Get some rest because when you return, you’ll need to have a lot of energy to sort out all the stuff that is out of place. Start with the socks on the floor, for example!
2 Feeling Emotional
Let’s leave the joke behind. Maybe another really awful thing about being in the hospital is the stress and all the emotional discomfort you might go through.
Not knowing what’s happening, wondering if something bad will come to you again, worrying about your little one, feeling stressed due to the different environment and all the injections, being scared when you hear women going into labor: the list of things that can make you worry is too long.
First-time mothers can be extra stressed as they don’t know what to expect. So just don’t listen when another person starts telling you a scary story. Giving birth is challenging but think of the joy that comes with it.
Also, don’t be scared to ask for help after delivery because the postpartum period can be as stressful as being pregnant or giving birth. The lack of certainty and all the lifestyle changes should be issues you should address not reasons to feel guilty about.
1 Bringing The Baby Home
And maybe the worst thing about staying in the hospital is… your baby. No, no, I’m not so terrible. I don’t mean the baby, but the thoughts that come with having a baby.

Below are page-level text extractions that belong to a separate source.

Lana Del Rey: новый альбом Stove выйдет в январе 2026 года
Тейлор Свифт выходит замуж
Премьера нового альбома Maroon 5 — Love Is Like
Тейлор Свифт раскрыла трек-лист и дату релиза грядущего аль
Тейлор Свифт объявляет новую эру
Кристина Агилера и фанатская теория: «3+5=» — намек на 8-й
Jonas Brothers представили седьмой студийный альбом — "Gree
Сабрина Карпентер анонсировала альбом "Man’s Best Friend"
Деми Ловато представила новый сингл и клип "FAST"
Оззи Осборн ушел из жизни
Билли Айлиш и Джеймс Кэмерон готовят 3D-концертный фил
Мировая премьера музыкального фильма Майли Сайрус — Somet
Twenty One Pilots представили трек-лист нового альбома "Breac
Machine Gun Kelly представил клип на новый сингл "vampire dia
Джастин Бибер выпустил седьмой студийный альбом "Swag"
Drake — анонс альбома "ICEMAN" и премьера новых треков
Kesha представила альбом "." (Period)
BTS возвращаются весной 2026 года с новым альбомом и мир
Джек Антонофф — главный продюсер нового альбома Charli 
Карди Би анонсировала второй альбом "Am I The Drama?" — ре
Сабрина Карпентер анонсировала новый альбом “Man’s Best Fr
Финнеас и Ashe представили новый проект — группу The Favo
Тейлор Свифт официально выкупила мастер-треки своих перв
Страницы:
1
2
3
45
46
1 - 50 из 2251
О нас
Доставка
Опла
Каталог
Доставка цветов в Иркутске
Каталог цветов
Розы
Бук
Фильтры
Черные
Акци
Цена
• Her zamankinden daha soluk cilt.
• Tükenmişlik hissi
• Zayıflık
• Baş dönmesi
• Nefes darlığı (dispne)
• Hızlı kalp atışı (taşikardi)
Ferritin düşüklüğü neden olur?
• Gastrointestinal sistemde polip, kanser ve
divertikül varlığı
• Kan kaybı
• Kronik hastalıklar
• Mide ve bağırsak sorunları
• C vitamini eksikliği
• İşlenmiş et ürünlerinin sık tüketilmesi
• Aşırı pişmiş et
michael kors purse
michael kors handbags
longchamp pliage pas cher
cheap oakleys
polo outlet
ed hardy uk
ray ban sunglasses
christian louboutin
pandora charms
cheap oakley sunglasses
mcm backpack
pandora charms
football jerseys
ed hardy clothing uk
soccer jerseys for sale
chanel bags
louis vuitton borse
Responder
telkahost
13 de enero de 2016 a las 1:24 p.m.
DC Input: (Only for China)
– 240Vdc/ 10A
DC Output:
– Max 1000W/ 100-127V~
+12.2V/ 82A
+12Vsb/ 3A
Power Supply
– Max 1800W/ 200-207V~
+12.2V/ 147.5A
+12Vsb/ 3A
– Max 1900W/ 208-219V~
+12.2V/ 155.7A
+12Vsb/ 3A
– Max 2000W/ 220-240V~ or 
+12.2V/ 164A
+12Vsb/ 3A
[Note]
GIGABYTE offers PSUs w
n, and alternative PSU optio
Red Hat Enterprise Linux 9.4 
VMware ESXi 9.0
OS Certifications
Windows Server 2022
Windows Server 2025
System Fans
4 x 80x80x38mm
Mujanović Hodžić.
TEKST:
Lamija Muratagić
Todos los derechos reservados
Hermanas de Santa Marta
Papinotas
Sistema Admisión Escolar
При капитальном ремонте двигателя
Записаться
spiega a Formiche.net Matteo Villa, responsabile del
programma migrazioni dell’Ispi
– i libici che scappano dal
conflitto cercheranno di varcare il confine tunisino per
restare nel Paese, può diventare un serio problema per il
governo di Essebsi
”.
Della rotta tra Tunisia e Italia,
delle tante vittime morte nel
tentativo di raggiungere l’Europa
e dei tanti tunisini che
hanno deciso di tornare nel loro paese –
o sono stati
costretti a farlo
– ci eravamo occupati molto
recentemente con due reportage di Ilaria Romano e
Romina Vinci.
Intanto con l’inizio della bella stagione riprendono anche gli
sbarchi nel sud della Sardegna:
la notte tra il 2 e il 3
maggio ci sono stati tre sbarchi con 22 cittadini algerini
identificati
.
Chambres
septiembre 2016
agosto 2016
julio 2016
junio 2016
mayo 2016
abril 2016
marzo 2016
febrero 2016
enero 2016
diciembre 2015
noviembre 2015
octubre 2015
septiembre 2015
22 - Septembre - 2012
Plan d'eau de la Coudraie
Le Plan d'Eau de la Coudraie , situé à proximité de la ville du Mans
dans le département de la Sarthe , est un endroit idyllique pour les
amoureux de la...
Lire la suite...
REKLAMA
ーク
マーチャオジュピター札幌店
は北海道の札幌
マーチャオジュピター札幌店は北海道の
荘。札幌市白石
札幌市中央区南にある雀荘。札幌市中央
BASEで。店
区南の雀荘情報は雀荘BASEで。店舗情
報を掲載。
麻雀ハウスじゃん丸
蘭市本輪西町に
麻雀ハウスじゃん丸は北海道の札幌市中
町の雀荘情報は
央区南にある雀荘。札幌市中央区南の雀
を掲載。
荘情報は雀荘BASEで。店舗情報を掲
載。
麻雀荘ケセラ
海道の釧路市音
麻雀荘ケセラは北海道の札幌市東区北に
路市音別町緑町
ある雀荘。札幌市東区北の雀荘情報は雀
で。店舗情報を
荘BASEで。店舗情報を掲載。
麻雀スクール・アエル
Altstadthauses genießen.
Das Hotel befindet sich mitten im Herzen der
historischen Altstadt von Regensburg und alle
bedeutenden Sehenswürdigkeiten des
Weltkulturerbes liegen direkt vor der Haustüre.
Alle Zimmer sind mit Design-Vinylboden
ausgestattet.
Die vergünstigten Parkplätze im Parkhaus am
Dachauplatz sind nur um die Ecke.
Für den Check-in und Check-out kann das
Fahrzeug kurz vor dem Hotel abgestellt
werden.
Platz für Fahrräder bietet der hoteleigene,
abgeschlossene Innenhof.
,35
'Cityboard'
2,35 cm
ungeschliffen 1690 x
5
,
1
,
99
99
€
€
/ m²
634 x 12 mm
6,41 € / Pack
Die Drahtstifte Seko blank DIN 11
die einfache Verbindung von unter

All the physiological changes and social restrictions are nothing compared to the worries a parent might have.
Is the baby okay? Is the little one healthy? Will I be a good parent? Have I done something wrong? Why should I stay in the hospital? Is it my fault? Questions of all sorts can make your stay really terrible and can lead to some scary nightmares.
However, be sure that you are a good person. I know you’re unique but remember that there are many people like you who have to stay in the hospital. So take an advantage of our advanced medicine, get an interesting book, pack your makeup bag and enjoy your hospital stay.
Most of all, remember that your baby is happy only when you are.